Range Bar Chart
Fibonacci Trader and Fibonacci/Galactic Trader Real Time Versions Only
The example stated are for illustrative purpose only, and should not be viewed as advice or guarantee of performance
Nicolellis Range Bars were conceived in 1995 by a Brazilian broker and trader - Vicente M. Nicolellis Jr.
During 13 years running a trading desk in Sao Paulo, where local markets tend to be volatile, he wrestled with the problem of how to handle this volatility and its variability.
Finally he concluded that the most promising approach would be to eliminate time from the equation, and just concentrate on price.
After all it is price that you trade (rather than time, unless it is an options market).
Essentially this reverts to the early days of Technical Analysis, and the use of Point an Figure Charts which just record price changes.
By using a constant range, ex. 10, and opening a new bar once that range is covered, one can also apply modern concepts of indicators, which are bar based.
In 1996 the concept was computerized, which meant that many more markets could be studied.
Experience in more than 20 years has shown that Nicolellis Range Bars are particularly good at focusing on and clarifying movement.
The way in which a long meandering, horizontal "congestion" is condensed into a bar or two, concentrates attention on the essential underlying price movement while eliminating unnecessary "clutter" and "noise".
This also makes the use of Trendlines easier.
The range bars just look price, the bar does not close at a specific time but closes when a range is complete, then a new bar opens.
If you have a market that moves from 1 to 9, then 9 to 1, then 1 to 9 during 2 days, if you create a range bar chart of $10 you will only have a bar that goes from 1 to 9 during these 2 days and this bars is not closed. If the market moves to 10 then the bar closes and a new bar opens with open price at 10. This new bar now must have $10 range to close.

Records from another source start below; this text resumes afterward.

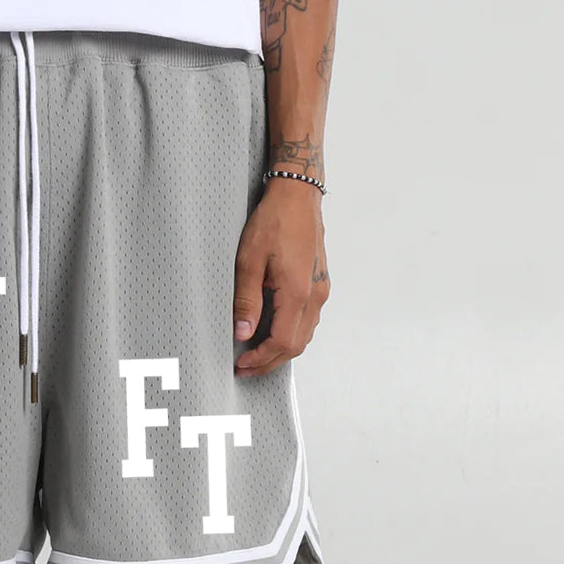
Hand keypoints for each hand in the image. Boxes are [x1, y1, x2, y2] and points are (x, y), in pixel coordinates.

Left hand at [232, 179, 329, 376]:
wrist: (298, 196)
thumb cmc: (274, 222)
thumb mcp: (248, 261)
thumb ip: (246, 301)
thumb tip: (243, 333)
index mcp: (298, 292)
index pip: (282, 342)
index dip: (261, 359)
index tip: (242, 363)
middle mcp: (315, 295)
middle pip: (297, 345)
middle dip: (270, 362)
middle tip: (246, 368)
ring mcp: (320, 290)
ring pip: (305, 335)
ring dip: (281, 350)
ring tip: (256, 354)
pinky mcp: (319, 283)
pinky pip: (308, 320)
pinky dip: (291, 334)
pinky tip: (272, 332)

Let’s say the market goes back to 6 and then up to 17, the last range bar closes at 16 (making a range bar from 6 to 16) a new bar opens with open price at 16 and this bars price is now 17. This new bar has now a range of $1 (16 to 17) and will wait until a complete $10 range to close.
This is interesting in a market in congestion; you can have days with no new bar opening, the next picture shows IBM in a 78 minute chart and in a $2.50 range bar chart.

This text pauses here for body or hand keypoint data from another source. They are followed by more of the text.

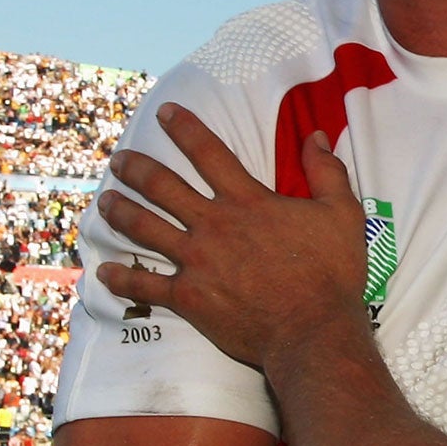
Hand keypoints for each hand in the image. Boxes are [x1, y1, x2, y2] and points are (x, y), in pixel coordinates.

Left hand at [92, 104, 365, 366]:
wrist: (313, 332)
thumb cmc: (332, 274)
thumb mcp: (342, 214)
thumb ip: (327, 172)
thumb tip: (317, 136)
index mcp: (248, 201)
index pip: (209, 153)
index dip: (185, 128)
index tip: (165, 113)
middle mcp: (214, 224)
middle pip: (163, 187)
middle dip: (137, 168)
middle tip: (119, 159)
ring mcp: (197, 261)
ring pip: (146, 229)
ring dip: (121, 212)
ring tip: (104, 200)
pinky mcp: (189, 298)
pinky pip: (147, 285)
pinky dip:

Note that from 07/07 14:00 to 07/08 08:00 the regular 60 minute chart has 17 bars while the $5 range bar has just 3.
We used the True Rnage Average on the 60 minutes bar chart to find a proper range for that time, we choose $5.
Note how a stop and reverse indicator like the Triple Switch generates much less false signals.

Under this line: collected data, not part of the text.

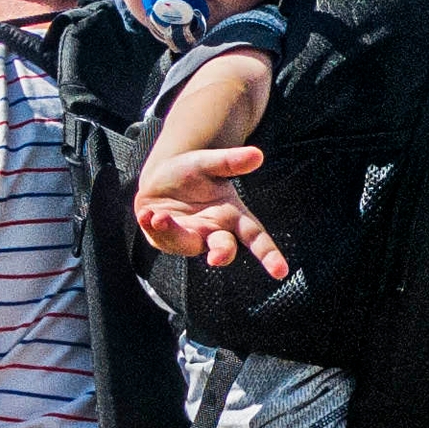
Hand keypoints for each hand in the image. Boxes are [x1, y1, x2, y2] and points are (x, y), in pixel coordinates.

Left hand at [135, 144, 289, 279]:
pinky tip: (147, 215)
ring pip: (187, 244)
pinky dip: (153, 227)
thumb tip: (257, 155)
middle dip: (222, 253)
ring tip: (159, 217)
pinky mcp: (165, 239)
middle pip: (224, 248)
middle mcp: (213, 231)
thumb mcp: (209, 163)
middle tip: (215, 257)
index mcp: (232, 216)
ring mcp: (189, 237)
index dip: (269, 255)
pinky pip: (161, 238)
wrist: (161, 177)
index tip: (280, 272)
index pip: (255, 238)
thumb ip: (231, 162)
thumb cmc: (192, 172)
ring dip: (174, 233)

The program has 2 ways to create Range Bars charts.
The first way uses the 1 minute bar data to create the range bar, then these range bars have some limitations.
A very small range, that is smaller than a normal range of a 1 minute bar will create problems. In real time the program will create more than 1 range bar on the same minute, but when recreating the bars this information does not exist.
Lets say the market moves in 1 minute from 1 to 3, then 3 to 1, then 1 to 3, if you create a range bar of $1.00 in real time as the market moves you will see, 2 bars for the first move from 1 to 3, then 2 bars more for the move from 3 to 1 and then 2 bars more for the move from 1 to 3, total of 6 range bars in 1 minute.
As you close the chart and reopen it, or as the chart is rebuilt, the information from the same 1 minute bar is only a market that had a low of 1 and a high of 3, with close at 3. The program will look to this 1 minute bar and will recreate just 2 bars, one bar from 1 to 2 and one bar from 2 to 3. This chart will then be different of what actually happen in real time.
Then we recommend that you have the ranges values bigger than the oscillation of the 1 minute bars.
To create a range bar check the box Range Bar, type the range you want on the R$ box. Next and highest period are fixed on daily and weekly.
The second way uses tick data to create the bars (version R46 or later).
Small ranges will be OK as the chart will use tick information
To create a Range Bar chart using tick data check the Range Bar checkbox and the Use Tick Data checkbox.
We used the True Rnage Average on the 60 minutes bar chart to find a proper range for that time, we choose $5.
Note how a stop and reverse indicator like the Triple Switch generates much less false signals.